I can’t listen to Górecki’s Symphony #3 very frequently, it’s just too affecting. But I pulled it out this evening for a listen. It’s just so incredibly moving. It reminded me that I first heard it performed by the Indianapolis Symphony Orchestra over 10 years ago and was mightily impressed with the work, to the point that I posted this about it on my FB page:
“What a terrific ISO concert last night. An all-Polish program with some rare commentary from the Maestro, audience percussion participation, a virtuosic turn at the Szymanowski concerto by our own amazing concertmaster Zach De Pue, and of course, what I viewed as the centerpiece of the event, Henryk Górecki’s Symphony #3, ‘Symphony of Sorrowful Songs.’
“The piece started almost imperceptibly in the basses, quietly playing simple, slow figures of what sounded like no more than 2 or 3 notes, repeatedly, and in time it spreads to the cellos, violas and violins in turn, not playing in unison, but also not in rounds, strictly speaking, until it becomes a minor-key mass of harmony in a long, slow crescendo. I’m guessing the only thing that keeps it from sounding jumbled, as the amplitude increases with the quantity of players and their individual volumes rise, is the fact that with such few notes in the figures being played that there’s little chance of dissonance or disharmony.
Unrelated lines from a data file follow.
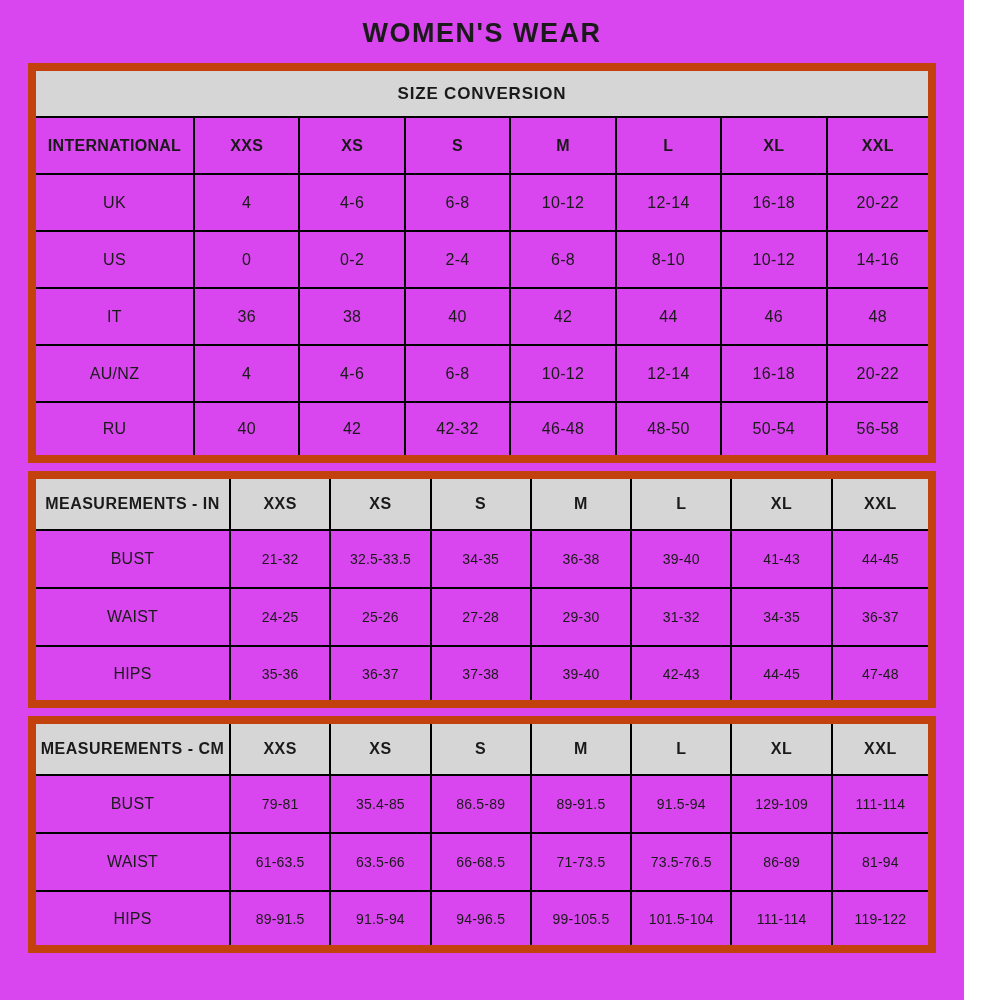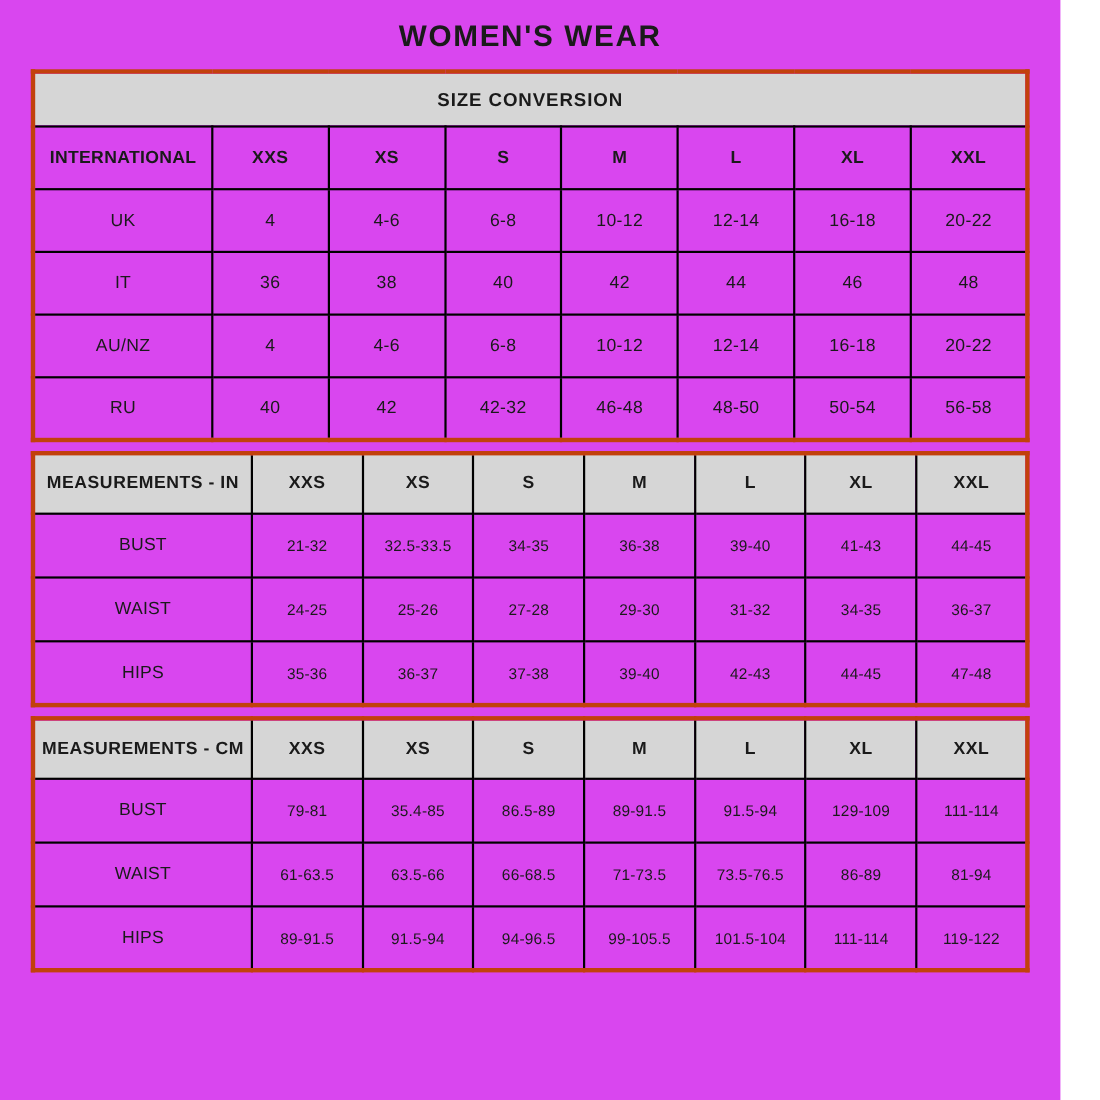--- a/index.html
+++ b/index.html
@@ -20,21 +20,21 @@
     font-size: 27px;
     font-weight: 700;
     letter-spacing: 1.5px;
     color: #1a1a1a;
     margin: 6px 0 14px 0;
   }
   table.tbl {
     width: 100%;
     border-collapse: collapse;
     table-layout: fixed;
-    border: 4px solid #c2410c;
+    border: 8px solid #c2410c;
     margin-bottom: 8px;
   }
   table.tbl td {
     border: 2px solid #000;
     text-align: center;
     vertical-align: middle;
     overflow: hidden;
     white-space: nowrap;
   }
   
@@ -90,20 +90,30 @@
           <td class="rowlbl">UK</td>
           <td>4</td>
           <td>4-6</td>
           <td>6-8</td>
           <td>10-12</td>
           <td>12-14</td>
           <td>16-18</td>
           <td>20-22</td>
         </tr>
         <tr>
+          <td class="rowlbl">US</td>
+          <td>0</td>
+          <td>0-2</td>
+          <td>2-4</td>
+          <td>6-8</td>
+          <td>8-10</td>
+          <td>10-12</td>
+          <td>14-16</td>
+        </tr>
+        <tr>
           <td class="rowlbl">IT</td>
           <td>36</td>
           <td>38</td>
           <td>40</td>
           <td>42</td>
           <td>44</td>
           <td>46</td>
           <td>48</td>
         </tr>
         <tr>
This plaintive minor-key crescendo continues until about halfway through the first movement when it all resolves to a single note (E?), as the string sections drop out in turn, much as they joined in the beginning, until those left playing are on that single note, which is then reinforced by the playing of the same, single note on the piano at a dirge-like tempo.
“It’s on that backdrop that the soprano comes in. The part was sung by Shara Worden, also known to the avant-garde pop world as My Brightest Diamond (I am not part of that world, and didn’t know her). She sang the text in Polish, which was fine with me – the translation was projected in superscript on a high screen behind the orchestra. In some ways, not being able to associate known words with the sounds coming from her throat made it easier for me to appreciate the raw emotion of her voice, and the hard objectivism of the simple blocks of sans-serif text on the screen belied the horror of the events from which the text sprang. It was like we were being given moral instruction by a ghost, on a field in the aftermath of a battle. The orchestra joins again in the groundswell until another climax, after which it ends much like it began.
“This post is long enough already that I won’t go into detail on the rest of the piece, except to offer a little info on the texts. The first and third movements deal with a mother’s loss of her son. The second, and to me the most chilling of the three, contain the last words known to have come from 18-year old WWII prisoner Wanda Blazusiakowna, said to have been found inscribed on the wall of her cell in the basement of the Gestapo headquarters in Zakopane: ‘No, Mother, do not weep/Most chaste Queen of Heaven/Support me always.” Pretty devastating.
“And for those who want a little redemption in their evening, I know I heard a couple of moments where all the misery resolved in major chords.”